**WORK ORDER**
Once the line containing "[82,532,626,549] A scenario" is found in the records below, return it and each following line exactly, up to and including the line containing "[637,870,785,887] [121,889,763,906] [121,908,275,925]", and nothing else.

**RECORDS SUPPLIED**
»»
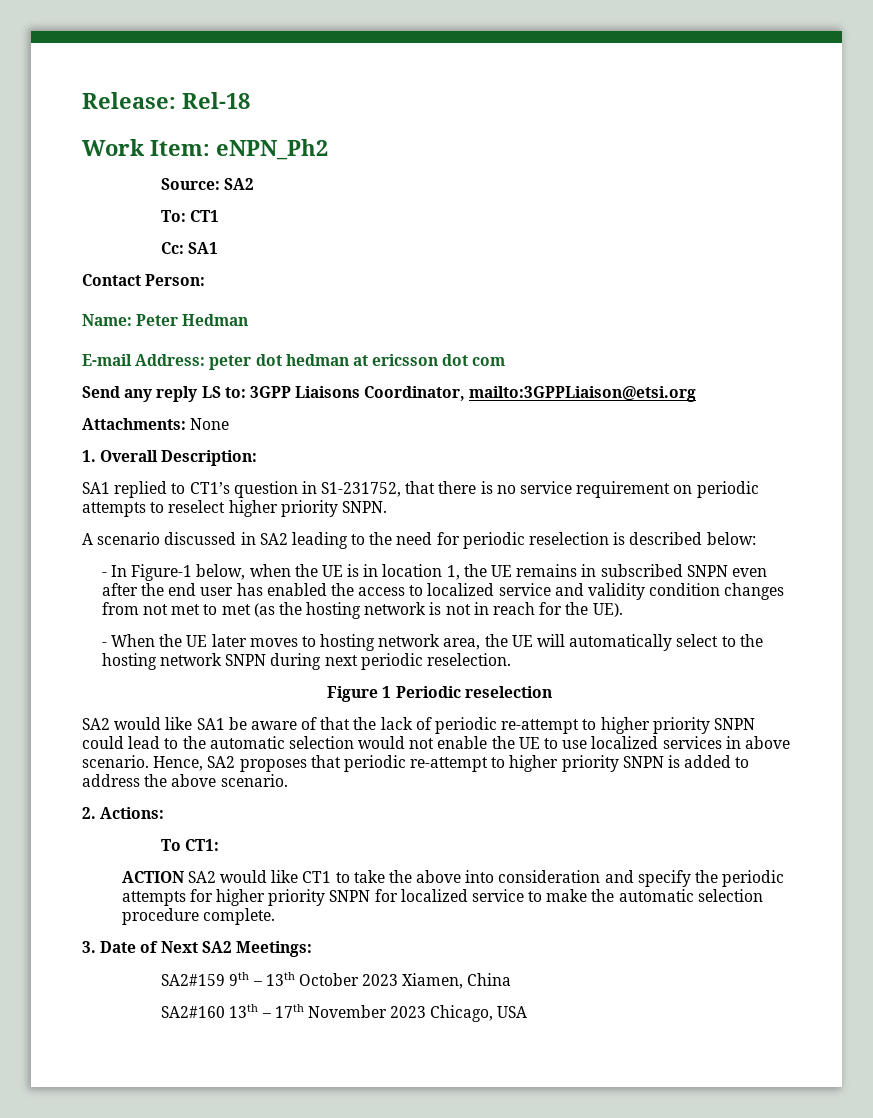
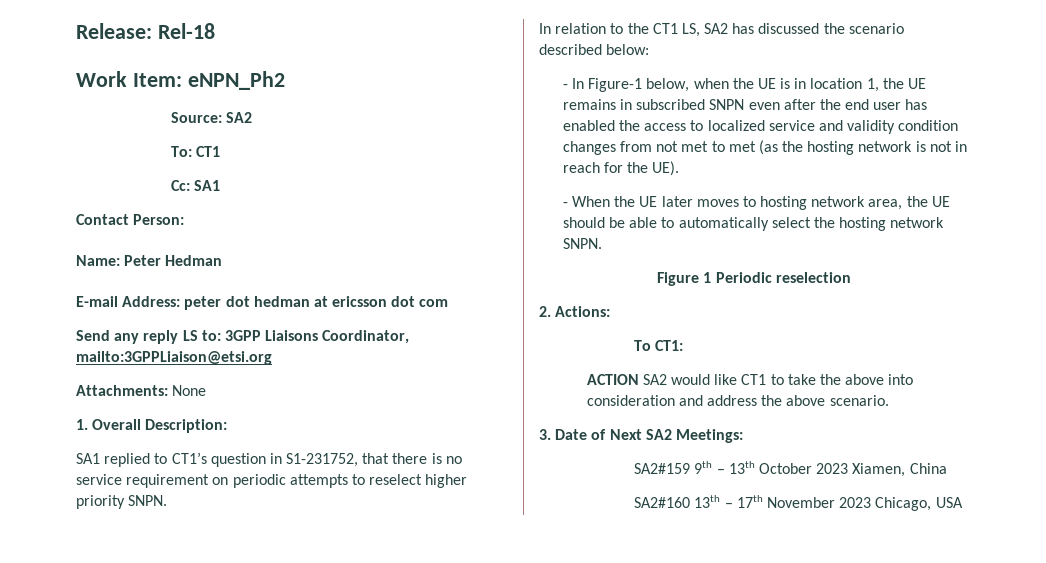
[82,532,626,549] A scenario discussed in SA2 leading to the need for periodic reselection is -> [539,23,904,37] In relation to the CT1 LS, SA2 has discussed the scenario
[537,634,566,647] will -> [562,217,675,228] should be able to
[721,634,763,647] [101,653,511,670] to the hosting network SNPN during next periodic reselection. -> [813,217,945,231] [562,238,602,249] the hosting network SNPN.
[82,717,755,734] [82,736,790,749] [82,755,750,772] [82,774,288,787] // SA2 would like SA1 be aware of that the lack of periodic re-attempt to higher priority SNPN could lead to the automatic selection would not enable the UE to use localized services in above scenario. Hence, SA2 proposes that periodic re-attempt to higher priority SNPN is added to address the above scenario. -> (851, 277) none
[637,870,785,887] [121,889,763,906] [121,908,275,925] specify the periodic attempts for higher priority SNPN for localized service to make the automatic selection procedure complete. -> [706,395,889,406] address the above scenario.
««
»»
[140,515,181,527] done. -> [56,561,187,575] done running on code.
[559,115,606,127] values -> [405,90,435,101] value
««
**RESPONSE FOR THIS EXERCISE**
[82,532,626,549] A scenario discussed in SA2 leading to the need for periodic reselection is -> [539,23,904,37] In relation to the CT1 LS, SA2 has discussed the scenario
[537,634,566,647] will -> [562,217,675,228] should be able to
[721,634,763,647] [101,653,511,670] to the hosting network SNPN during next periodic reselection. -> [813,217,945,231] [562,238,602,249] the hosting network SNPN.
[82,717,755,734] [82,736,790,749] [82,755,750,772] [82,774,288,787] // SA2 would like SA1 be aware of that the lack of periodic re-attempt to higher priority SNPN could lead to the automatic selection would not enable the UE to use localized services in above scenario. Hence, SA2 proposes that periodic re-attempt to higher priority SNPN is added to address the above scenario. -> (851, 277) none
[637,870,785,887] [121,889,763,906] [121,908,275,925] specify the periodic attempts for higher priority SNPN for localized service to make the automatic selection procedure complete. -> [706,395,889,406] address the above scenario.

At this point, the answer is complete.